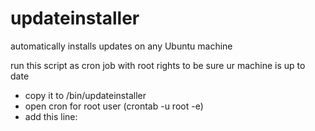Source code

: # updateinstaller
automatically installs updates on any Ubuntu machine

run this script as cron job with root rights to be sure ur machine is up to date

- copy it to /bin/updateinstaller
- open cron for root user (crontab -u root -e)
- add this line:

....................

WORK INSTRUCTION
Would you please return all lines of the data that include the word "cron"?

RESPONSE TO THIS TASK
run this script as cron job with root rights to be sure ur machine is up to date
- open cron for root user (crontab -u root -e)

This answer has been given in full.